Thursday, May 6, 2010

May and Remembrance

This is the month when northeastern Ohio turns brilliant green. It's a beautiful time of year, especially when we've had one of those really bad winters with too much snow and too much grayness.

Here in Kent it's also a time when we remember the tragedy that hit this place in 1970. There was all this beauty in the town and on the campus: the flowering crab apple trees lining my street in full bloom, lilac bushes sending out that sweet scent of spring, golden dandelions sprinkled through the new grass. And then there was gunfire on the campus and four young lives were snuffed out and nine other students were wounded, their lives changed drastically. It was a terrible time for the university and the community, which divided us all for years.
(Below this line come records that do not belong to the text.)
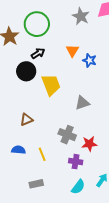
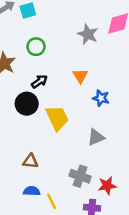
green circle: (37, 24) -> (36, 47), size x0.6
blue star: (90, 60) -> (101, 98), moved
brown triangle: (26, 120) -> (30, 161), turned 32
blue semicircle: (18, 150) -> (32, 191), moved

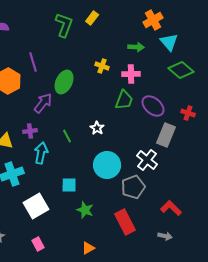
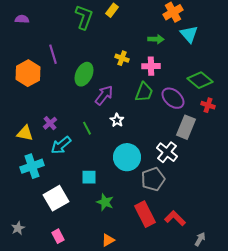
green diamond: (181, 70) -> (200, 80), moved
purple arrow: (43, 103) -> (104, 95), moved
purple cross: (30, 131) -> (50, 123), turned -32
cyan arrow: (41, 153) -> (61, 145), turned -140
red L-shape: (171, 208) -> (175, 218), moved
gray arrow: (165, 236) -> (200, 239), moved, turned -72

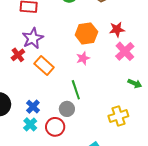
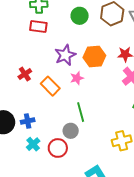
purple star: (33, 38) -> (65, 55), moved
pink star: (83, 58) -> (77, 78), moved
blue cross: (33, 107) -> (28, 121), moved, turned 32

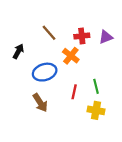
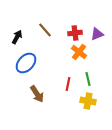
black arrow: (18, 51) -> (17, 37), moved
orange cross: (71, 56) -> (79, 52), moved
blue ellipse: (45, 72) -> (26, 63), moved, turned -30

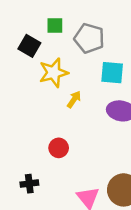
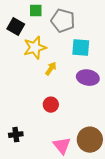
red circle: (59, 148) -> (51, 105), moved

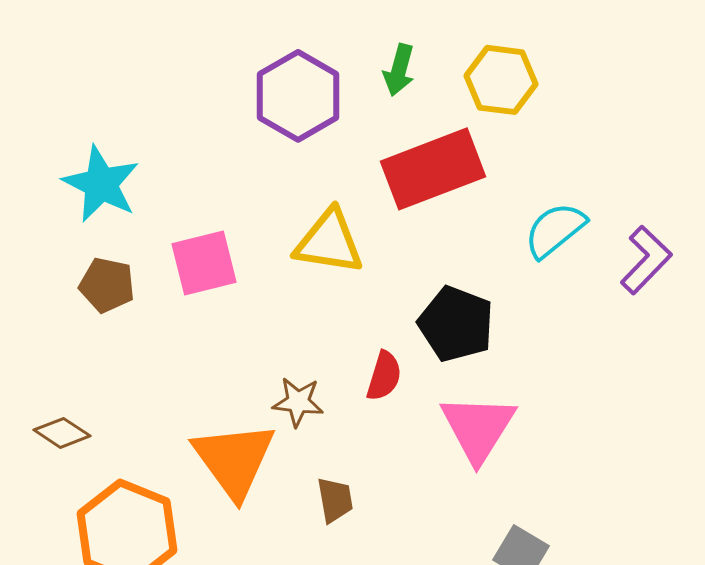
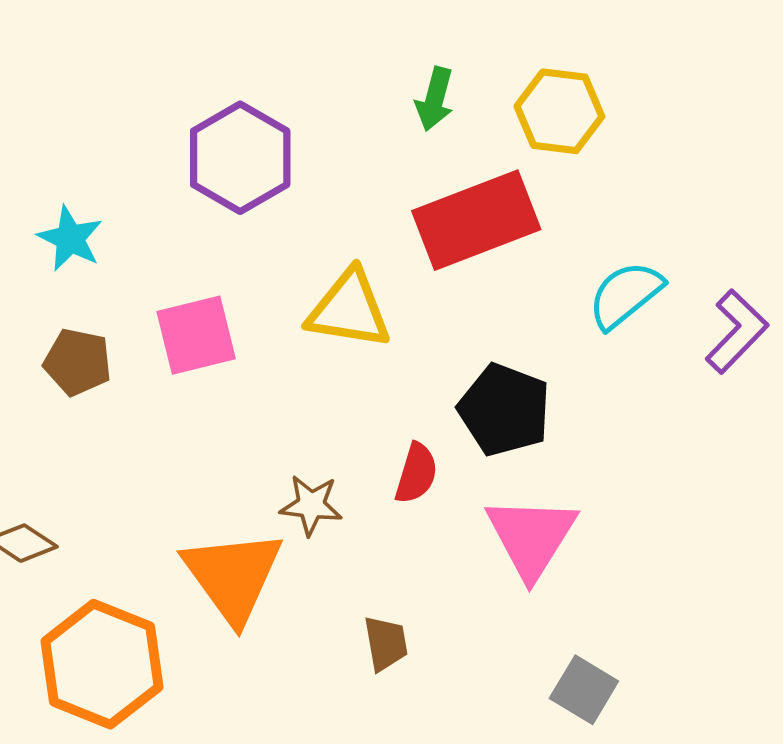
purple hexagon: (298, 96) -> (240, 158), moved
cyan star: (101, 184) -> (70, 238), size x0.7
brown trapezoid: (335, 500) -> (386, 643), moved

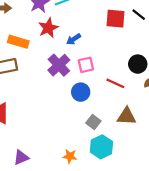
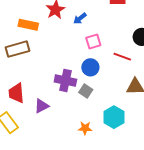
purple cross: (59, 65) -> (65, 81), moved, turned -30
gray square: (93, 122) -> (86, 91), moved
purple triangle: (21, 157) -> (42, 106), moved

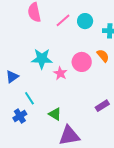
The university's response was craven: there was no expression of outrage that these students were shot on their own campus, rather a rush to "put this behind us and move on.". The community's response was outrageous: "they should have shot more of them,they brought it on themselves."

I don't want to over simplify the complexity of the events that led up to the shootings, but I found the response to the deaths of those children hard to deal with in the months and years that followed.
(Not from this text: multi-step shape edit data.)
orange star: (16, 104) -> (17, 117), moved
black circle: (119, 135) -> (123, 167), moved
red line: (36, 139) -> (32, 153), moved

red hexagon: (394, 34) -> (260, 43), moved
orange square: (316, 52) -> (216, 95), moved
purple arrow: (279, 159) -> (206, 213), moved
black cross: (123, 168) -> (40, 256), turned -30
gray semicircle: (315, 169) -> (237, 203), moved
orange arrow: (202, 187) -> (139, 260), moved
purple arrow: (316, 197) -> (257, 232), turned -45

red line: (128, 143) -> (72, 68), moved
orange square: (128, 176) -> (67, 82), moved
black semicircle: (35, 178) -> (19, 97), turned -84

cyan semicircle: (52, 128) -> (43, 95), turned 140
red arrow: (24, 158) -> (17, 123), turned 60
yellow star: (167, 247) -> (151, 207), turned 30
This year we observed the 40th anniversary of what happened on that beautiful spring day. The ground on which the confrontation took place between unarmed students and the armed National Guard (most of whom were the same ages ad the students) has now been designated a National Historic Site. The living parents of the four dead students attended and spoke about their struggle to heal. Several of the wounded students spoke, as did a number of national figures I didn't go up to the Commons for the ceremony because I don't think I could do that much walking yet, and I have been to many of them over the past 40 years. Joan Baez, Judy Collins, Crosby, Stills, Nash and Young, Peter, Paul and May, Jane Fonda (in her post-Barbarella and pre-Feel the Burn incarnation) are only a few of the celebrities who have appeared over the years on the Commons to help us observe this event.

It is always a sad occasion in the midst of the blooming of the green, green spring. I was asked recently what I think we have learned from this. My answer was, "Nothing, apparently."